O TRABALHO MULTIFUNCIONAL E A CLT.

Por Marcos Alencar 14/01/2020.

Hoje recebi um informe da Câmara dos Deputados (Brasília) que resumo: ” O Projeto de Lei 5670/19 inclui na Consolidação das Leis do Trabalho (CLT) a regulação do trabalho multifuncional. Pelo texto, que tramita na Câmara dos Deputados, a relação de emprego poderá ser admitida no contrato individual de trabalho tanto por especificidade ou predominância de função como por multifuncionalidade.”

Outro trecho: “

O autor da matéria, deputado Glaustin Fokus (PSC-GO), aponta a necessidade de regulação da multifuncionalidade no contexto da nova organização do trabalho contemporâneo, a fim de gerar segurança jurídica.

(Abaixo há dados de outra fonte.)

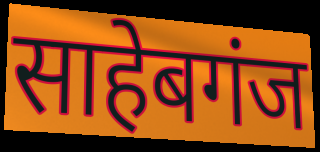
साहेबगंज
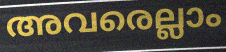
അവരെല്ലാം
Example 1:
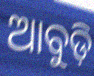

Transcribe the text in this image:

ଆବୁଡ଼ି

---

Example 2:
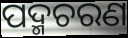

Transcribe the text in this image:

ପଦ୍ମଚରଣ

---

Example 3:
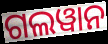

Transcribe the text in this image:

ଗଲୱାନ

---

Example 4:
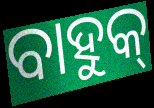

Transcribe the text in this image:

ବାହୁକ୍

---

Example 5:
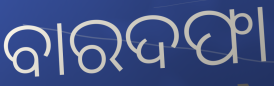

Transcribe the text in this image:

ବାରଦଫା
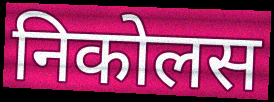
निकोलस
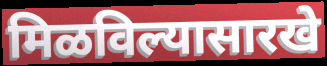
मिळविल्यासारखे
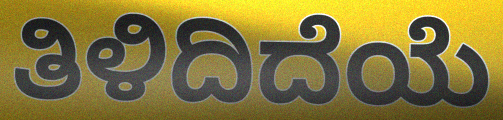
ತಿಳಿದಿದೆಯೆ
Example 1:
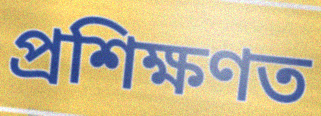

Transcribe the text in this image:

প্ৰশিক্ষণত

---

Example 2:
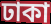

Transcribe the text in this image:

ঢাকা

“É comum nos dias atuais a função da secretária que não é só secretária, pois atende as ligações da empresa, serve cafezinho e ainda dá suporte à equipe, sem que isso gere qualquer discriminação entre os trabalhos”, exemplifica o parlamentar. “No entanto, segundo nossa legislação, o empregado não pode ser contratado para ficar à mercê do empregador”, observa.”

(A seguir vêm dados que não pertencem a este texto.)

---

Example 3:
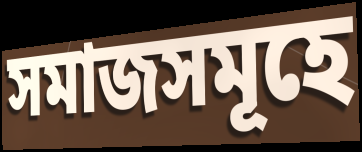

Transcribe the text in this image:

সমাজসমূহে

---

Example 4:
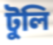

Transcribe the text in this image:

টুলি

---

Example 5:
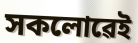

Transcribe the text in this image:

সকলোৱেই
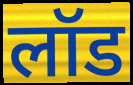
लॉड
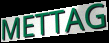
METTAG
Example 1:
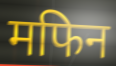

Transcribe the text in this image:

मफिन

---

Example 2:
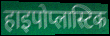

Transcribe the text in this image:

हाइपोप्लास्टिक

Sinceramente, vejo o Projeto como uma redundância. Entendo que a visão do Governo Bolsonaro e de muitos parlamentares (pós Reforma Trabalhista) é no sentido de tornar a legislação mais ininteligível ao empresariado, mas não precisa ir tão longe.

Observo que são muitas as empresas (de vários tamanhos) que praticam a multifuncionalidade. Basta que do contrato de trabalho conste no descritivo da função, todas as atribuições. Seguindo o mesmo exemplo, dado pelo Deputado, nada impede que se contrate uma secretária e que se preveja no contrato de trabalho que ela atenderá as ligações, servirá cafezinho, fará a limpeza no setor dela, responderá e-mails do sac da empresa, etc..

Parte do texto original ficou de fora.